Österreichs harte Migrationsansagen der letzten Jahre stehen im krassen Widerspruch zu den stark steigenden Asylzahlen. Und doch versucht man es weiter mit Zuspitzung.

Die Entwicklung ist weder neu noch unerwartet, rückt aber mit dem Umstand, dass sich Karl Nehammer und Viktor Orbán morgen im Kanzleramt über illegale Migration unterhalten wollen, wieder einigermaßen in den öffentlichen Fokus: Die Asylzahlen in Österreich steigen stark an, und das seit fast einem Jahr. Ein Auszug: In den ersten fünf Monaten dieses Jahres wurden so viele Asylanträge gestellt wie in den Krisenjahren 2015 und 2016, im Vergleich zum Vorjahr ging die Zahl zuletzt um mehr als 200 Prozent in die Höhe, Ukraine-Vertriebene noch gar nicht mitgezählt. Dabei verzeichnete Österreich bereits 2021 mit rund 40.000 die zweitmeisten Asylanträge pro Einwohner in Europa. In ein demografisches Verhältnis gerückt bedeutet das: Selbst im Vorjahr kamen also bereits ungefähr halb so viele Menschen über das Asylsystem nach Österreich, wie hierzulande jährlich geboren werden. Man muss noch kein Identitärer sein, um diese Relation auf Dauer nicht ideal zu finden.

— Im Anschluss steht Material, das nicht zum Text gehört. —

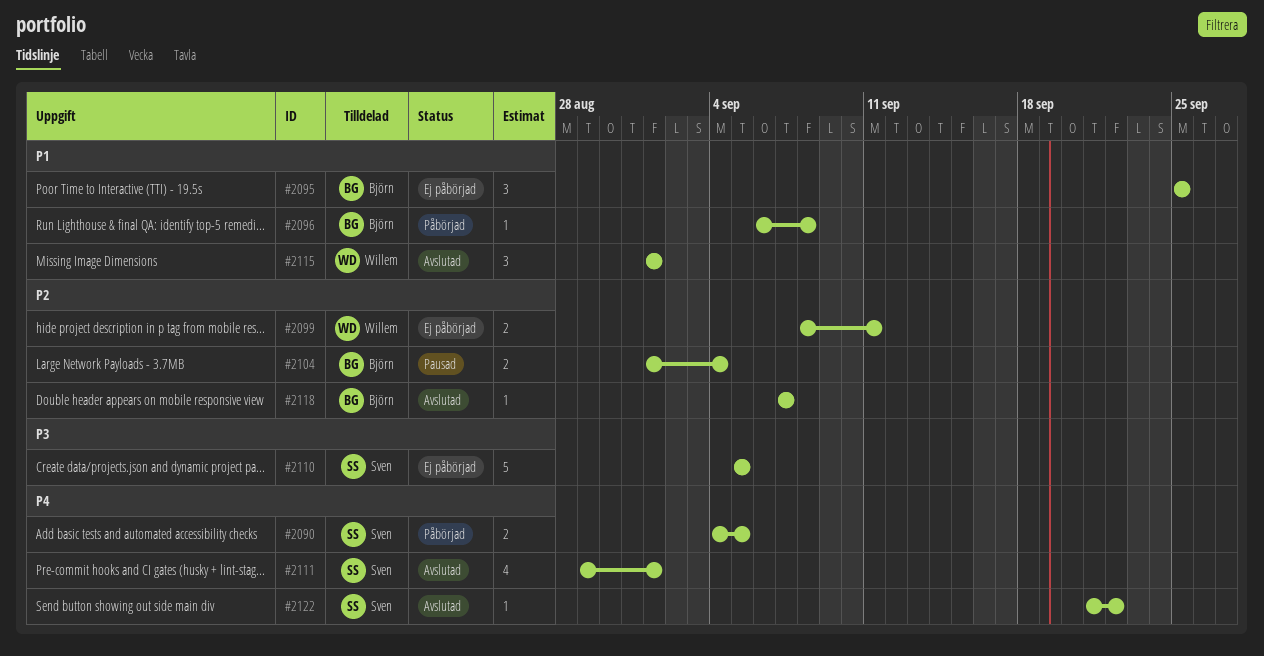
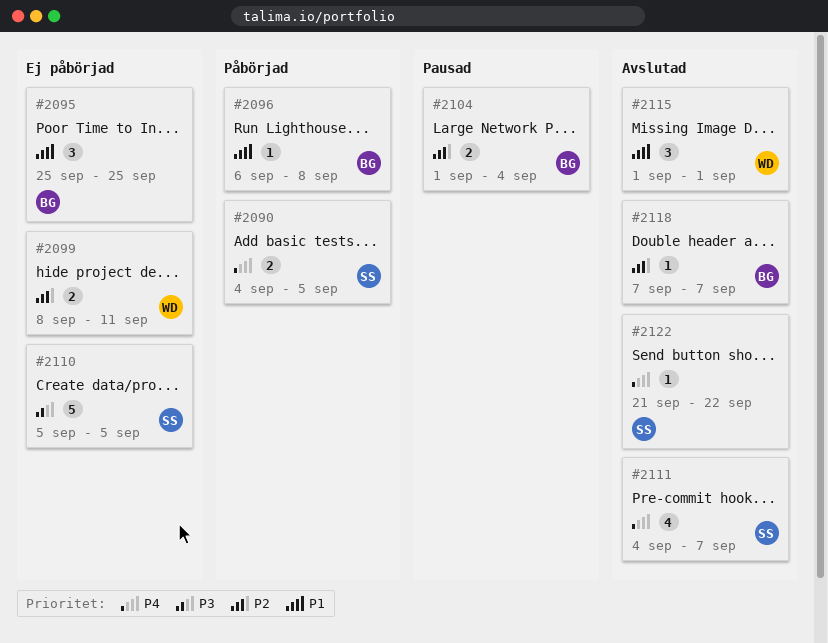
#2111, start: Aug 29 -> Sep 4
#2111, due: Sep 1 -> Sep 7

Auch die ÖVP ist nicht per se unglaubwürdig, wenn sie sagt, ihr sei das zu viel. Mehr noch: Mit ein wenig Wohlwollen nimmt man der Kanzlerpartei ja sogar ab, dass sie sich mit Flickwerkpolitik entlang der osteuropäischen Grenzen ehrlich um das Ziel, illegale Migration einzudämmen, bemüht. Die Sache ist nur: Viel geschehen ist dabei europaweit nicht, und nationaler Spielraum ist kaum vorhanden. So bleibt den Türkisen auch fünf Jahre nach ihrem von kantigen Asylansagen getragenen Einzug ins Kanzleramt nicht viel mehr als die Wiederholung alter Forderungen und eine stete Zuspitzung ohnehin schon scharfer Rhetorik, um ihre harte Migrationslinie immer wieder aufs Neue zu demonstrieren. Die Einladung einer rechten Symbolfigur der Marke Orbán erfüllt diesen Zweck bestimmt. Viel mehr aber auch nicht.